公務員への労働基本権の一律制限も、おかしなことです。企画部門や調査統計部門の職員がストをしても、国民生活に直ちに重大な支障がありません。コロナ禍で分かったことは、保育所、介護施設、学童保育施設職員がストをしたら、大きな影響があります。電気、ガス、通信、金融が止まると生活と経済活動に支障を来します。公務員だからという規制ではなく、業務に応じた規制をすべきです。

公務員と民間人を分ける考えは、公私二元論に引きずられた、古い思想です。

連載「公共を創る」第178回

連載「公共を創る 新たな行政の役割」の第178回「政府の役割の再定義ー職員育成の見直しに向けて」が、発行されました。前回から、官僚の「やりがい」を議論しています。
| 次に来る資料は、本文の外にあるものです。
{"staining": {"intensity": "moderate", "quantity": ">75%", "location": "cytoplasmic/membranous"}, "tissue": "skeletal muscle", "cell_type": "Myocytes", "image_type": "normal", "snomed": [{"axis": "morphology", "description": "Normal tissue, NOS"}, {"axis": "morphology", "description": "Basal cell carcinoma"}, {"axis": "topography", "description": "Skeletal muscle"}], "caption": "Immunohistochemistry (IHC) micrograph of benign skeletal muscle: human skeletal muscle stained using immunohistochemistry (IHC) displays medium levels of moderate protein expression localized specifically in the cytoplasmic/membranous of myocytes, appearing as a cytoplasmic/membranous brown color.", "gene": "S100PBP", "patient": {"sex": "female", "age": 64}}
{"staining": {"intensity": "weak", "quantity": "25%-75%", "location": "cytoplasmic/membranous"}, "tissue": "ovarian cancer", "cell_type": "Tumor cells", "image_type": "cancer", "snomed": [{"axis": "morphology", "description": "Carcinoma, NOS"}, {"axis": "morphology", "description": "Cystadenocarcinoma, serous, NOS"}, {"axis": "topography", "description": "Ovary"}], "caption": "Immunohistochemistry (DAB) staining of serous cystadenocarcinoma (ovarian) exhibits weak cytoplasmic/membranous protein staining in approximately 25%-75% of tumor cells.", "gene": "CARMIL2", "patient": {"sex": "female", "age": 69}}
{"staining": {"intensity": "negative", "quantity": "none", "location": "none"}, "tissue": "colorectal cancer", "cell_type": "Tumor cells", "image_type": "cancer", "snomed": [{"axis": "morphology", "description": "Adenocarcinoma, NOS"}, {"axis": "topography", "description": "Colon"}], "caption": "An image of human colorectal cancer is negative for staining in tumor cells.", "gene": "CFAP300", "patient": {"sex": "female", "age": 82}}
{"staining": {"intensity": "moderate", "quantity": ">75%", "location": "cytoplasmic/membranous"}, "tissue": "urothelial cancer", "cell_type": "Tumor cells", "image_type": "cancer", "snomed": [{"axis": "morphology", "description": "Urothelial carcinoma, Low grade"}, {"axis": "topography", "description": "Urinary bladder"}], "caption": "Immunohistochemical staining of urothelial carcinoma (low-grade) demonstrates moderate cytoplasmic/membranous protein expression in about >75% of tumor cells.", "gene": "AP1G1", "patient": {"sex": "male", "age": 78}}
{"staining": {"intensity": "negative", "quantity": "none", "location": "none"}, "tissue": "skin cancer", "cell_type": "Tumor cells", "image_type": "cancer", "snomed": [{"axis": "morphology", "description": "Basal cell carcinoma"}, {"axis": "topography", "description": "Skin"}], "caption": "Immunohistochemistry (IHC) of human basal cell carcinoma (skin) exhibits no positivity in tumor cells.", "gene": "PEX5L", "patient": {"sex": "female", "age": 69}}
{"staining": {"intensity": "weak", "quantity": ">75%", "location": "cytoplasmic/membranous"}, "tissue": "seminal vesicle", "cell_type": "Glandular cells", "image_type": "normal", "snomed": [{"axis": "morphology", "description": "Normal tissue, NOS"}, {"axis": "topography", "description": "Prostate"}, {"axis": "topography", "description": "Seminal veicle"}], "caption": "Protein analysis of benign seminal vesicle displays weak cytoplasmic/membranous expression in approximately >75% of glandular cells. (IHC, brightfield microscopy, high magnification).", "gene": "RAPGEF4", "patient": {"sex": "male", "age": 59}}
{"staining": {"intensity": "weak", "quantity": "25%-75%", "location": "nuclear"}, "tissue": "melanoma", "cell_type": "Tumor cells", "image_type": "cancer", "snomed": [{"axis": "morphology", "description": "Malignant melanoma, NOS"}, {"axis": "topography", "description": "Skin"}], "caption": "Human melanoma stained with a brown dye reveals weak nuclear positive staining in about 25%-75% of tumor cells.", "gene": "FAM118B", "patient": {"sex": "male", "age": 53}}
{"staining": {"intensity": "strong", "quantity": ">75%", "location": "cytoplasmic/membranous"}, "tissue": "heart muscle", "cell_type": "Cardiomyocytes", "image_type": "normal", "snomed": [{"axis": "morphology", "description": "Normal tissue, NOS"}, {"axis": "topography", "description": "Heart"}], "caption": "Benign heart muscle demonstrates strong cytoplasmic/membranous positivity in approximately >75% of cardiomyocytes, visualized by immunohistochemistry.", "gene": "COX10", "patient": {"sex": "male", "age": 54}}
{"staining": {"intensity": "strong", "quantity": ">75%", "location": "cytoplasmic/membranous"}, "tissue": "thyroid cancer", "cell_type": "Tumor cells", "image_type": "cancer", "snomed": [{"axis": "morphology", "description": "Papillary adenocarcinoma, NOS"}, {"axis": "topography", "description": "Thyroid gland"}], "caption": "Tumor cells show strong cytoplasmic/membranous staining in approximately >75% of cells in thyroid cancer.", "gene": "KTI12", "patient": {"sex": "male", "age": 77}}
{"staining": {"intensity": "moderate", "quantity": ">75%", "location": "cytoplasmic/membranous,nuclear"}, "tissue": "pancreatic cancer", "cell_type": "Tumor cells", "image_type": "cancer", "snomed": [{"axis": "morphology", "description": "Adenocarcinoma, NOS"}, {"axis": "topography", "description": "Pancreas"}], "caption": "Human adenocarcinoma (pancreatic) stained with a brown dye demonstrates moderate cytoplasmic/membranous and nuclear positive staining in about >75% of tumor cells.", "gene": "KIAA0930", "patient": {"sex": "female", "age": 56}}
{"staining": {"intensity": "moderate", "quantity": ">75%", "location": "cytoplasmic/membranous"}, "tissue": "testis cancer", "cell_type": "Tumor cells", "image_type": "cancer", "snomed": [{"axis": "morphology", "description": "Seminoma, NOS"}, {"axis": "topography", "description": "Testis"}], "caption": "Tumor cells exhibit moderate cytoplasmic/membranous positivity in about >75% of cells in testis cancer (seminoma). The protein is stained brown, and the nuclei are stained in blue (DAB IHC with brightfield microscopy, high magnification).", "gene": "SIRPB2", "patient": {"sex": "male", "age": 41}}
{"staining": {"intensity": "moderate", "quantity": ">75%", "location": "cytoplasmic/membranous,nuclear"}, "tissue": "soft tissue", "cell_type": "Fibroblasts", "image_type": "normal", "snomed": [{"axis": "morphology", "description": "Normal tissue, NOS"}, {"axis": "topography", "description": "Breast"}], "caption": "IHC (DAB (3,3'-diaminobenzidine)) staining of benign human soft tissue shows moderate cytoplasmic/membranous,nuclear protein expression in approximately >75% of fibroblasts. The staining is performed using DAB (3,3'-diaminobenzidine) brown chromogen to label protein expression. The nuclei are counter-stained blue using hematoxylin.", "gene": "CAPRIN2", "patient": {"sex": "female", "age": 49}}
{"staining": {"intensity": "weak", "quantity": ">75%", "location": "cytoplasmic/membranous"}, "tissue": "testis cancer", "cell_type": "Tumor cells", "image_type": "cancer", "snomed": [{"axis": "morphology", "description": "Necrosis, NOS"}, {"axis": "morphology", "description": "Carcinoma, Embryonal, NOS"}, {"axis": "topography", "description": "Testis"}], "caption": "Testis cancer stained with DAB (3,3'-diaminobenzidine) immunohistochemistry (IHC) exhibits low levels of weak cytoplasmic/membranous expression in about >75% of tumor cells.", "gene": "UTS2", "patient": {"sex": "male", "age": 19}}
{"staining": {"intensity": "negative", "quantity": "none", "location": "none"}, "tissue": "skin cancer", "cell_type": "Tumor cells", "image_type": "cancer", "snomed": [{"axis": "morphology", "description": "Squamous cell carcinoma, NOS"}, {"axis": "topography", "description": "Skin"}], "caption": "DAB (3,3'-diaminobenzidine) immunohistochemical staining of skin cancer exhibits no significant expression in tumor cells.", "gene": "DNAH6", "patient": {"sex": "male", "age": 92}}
霞が関全体の政策を見てみると、重要な課題が変わってきたことも挙げられます。例えば、発展途上期は、道路整備や義務教育に当たる教職員の確保は国家にとって大きな課題でした。しかしそれらの仕組みが確立し、定着しました。国が基準と計画をつくり、財源を確保しておけば、自治体に任せても問題なく運営されるでしょう。国民は官僚に対し、いつまでも補助金配分作業を続けることを期待していません。官僚には、そのような作業を手放し、能力を新しい企画に使ってほしいです。

次に雇用者側が取り組むべきは、育成の見直しです。かつては意識しなくても、適当な競争と職場での研鑽によって組織にとって必要な人材は得られると考えられ、実際にそれでほとんどの組織は対応できてきたのです。しかし、雇用者側にとっても働く側にとってもうまくいかなくなり、このままではだめだという意識が広がっています。

一言で言うと、これまでの技能の習得は「周囲の先輩を見て覚えよ」であり、育成手法は「ところてん式の人事異動」でした。それは典型的なオン・ザ・ジョブ型研修と画一的な登用方式ですが、実際には本人の適性や希望はあまり意識せず、能力開発は本人任せで、要領よく前例通りの仕事を覚えることを求めていただけでした。雇用側としての戦略や配慮より、人事担当の効率性を重視した人事行政だったと言わざるを得ません。
さらに、人材育成だけでなく、「人材確保」と「職場環境の整備」にも問題は拡大しています。

職場で求められる専門性について、政策分野別専門性とともに、機能別専門性についても指摘しました。すなわち前者を縦割りとすると、後者は横割りです。会計、発注、公金徴収、調査・統計、文書管理など、どの分野にも共通する定型的な業務です。これらの業務が民間委託できないのは、本来事務と一体をなしているからです。
これまでは、その席に長く座った職員が専門家となっていたようです。それではすまなくなりました。特に技能の習得が必要となっているものに、電算化、文書管理、検査監督業務などがあります。